Keating’s series was partly a joke about Western paternalism. But by illuminating the terrifying fragility of our own glass house, the trope also offered Americans the powerful gift of perspective. For instance, see how Keating’s headline on the death of Supreme Court Justice Antonin Scalia — “Death of Hard-Line Jurist Throws Regime Into Chaos” — neatly underlined the quaint capriciousness of a political system in which one unelected judge’s sudden demise can call into question fundamental rights across the land.
As an immigrant to the United States from one of the world’s long-troubled regions, I’ve found myself thinking of Keating’s series quite a lot this year. Adopting an outsider’s point of view has helped to clarify the terrible stakes of the political game now playing out across the country — and has filled me with a sense of deep despair and foreboding.
Because if the assaults on democracy that occurred in America in 2021 had happened in another country, academics, diplomats and activists from around the world would be tearing their hair out over the nation’s apparent unraveling.

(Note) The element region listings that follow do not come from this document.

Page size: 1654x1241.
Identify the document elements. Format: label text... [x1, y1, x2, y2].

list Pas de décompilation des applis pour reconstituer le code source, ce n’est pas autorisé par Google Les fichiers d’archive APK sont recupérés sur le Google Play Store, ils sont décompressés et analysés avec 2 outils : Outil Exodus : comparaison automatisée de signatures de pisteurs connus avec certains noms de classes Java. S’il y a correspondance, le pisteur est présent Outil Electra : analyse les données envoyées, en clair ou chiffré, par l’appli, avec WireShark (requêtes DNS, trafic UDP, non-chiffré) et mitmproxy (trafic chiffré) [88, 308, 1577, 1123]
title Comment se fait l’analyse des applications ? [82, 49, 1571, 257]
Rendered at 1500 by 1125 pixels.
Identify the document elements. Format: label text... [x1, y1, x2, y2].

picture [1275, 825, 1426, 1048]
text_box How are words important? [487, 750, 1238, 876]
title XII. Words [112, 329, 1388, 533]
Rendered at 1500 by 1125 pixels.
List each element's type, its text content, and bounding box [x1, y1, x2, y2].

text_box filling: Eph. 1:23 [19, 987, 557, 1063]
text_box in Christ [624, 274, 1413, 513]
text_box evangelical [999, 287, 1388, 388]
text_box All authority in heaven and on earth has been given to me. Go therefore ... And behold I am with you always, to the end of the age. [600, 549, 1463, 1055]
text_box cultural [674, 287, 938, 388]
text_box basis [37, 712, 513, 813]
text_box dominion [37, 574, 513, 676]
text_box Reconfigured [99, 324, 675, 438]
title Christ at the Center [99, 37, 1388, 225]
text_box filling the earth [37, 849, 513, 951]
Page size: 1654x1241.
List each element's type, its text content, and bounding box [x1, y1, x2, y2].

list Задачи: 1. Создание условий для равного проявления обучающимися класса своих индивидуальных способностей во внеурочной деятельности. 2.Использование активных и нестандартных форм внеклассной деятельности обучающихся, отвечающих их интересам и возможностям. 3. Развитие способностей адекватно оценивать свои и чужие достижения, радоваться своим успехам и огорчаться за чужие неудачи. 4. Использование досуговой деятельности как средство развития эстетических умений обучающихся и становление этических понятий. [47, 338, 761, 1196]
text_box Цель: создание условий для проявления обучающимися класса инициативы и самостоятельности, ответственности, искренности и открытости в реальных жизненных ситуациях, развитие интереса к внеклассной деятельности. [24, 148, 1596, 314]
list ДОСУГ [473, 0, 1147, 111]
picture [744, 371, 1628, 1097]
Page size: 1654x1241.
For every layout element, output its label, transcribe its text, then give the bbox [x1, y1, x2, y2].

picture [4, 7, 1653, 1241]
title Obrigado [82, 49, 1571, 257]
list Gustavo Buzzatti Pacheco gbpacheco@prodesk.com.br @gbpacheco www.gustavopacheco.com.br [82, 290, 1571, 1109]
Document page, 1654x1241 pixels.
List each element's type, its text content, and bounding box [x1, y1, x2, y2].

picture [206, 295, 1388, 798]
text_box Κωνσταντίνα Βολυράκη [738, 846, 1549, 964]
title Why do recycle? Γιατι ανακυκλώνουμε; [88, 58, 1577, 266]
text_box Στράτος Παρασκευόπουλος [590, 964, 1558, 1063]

If you were a reporter summing up this American moment for readers back home in Mumbai, Johannesburg or Jakarta, you’d have to ask whether the country is on the brink: A decade from now, will the world say that 2021 was the year the United States squandered its democracy?
If that sounds hyperbolic, consider the year’s many lowlights. Begin, of course, on Jan. 6: “Followers of Ousted President Storm National Legislature.” Then, when Republicans in Congress turned against an independent inquiry into the Capitol attack and punished the few in their party who supported it: “Bowing to Former Strongman, Opposition Blocks Coup Investigation, Expels Dissenters.” Or when, despite turning up no evidence of significant electoral mischief in the 2020 presidential election, Republican-led legislatures in more than a dozen states began pushing new laws to restrict voting rights, including several that put partisan officials in charge of election administration: “Provincial Lawmakers Alter Election Rules to Favor Deposed Premier.”
And then last month, when more than 150 academic scholars of democracy put out a letter urging Congress to pass legislation to protect American elections from partisan takeover. Headline: “Experts Sound Alarm Over Democratic Backsliding in Nuclear-Armed Superpower.” Pull quote: “This is no ordinary moment in the course of our democracy,” the scholars wrote. “It is a moment of great peril and risk.”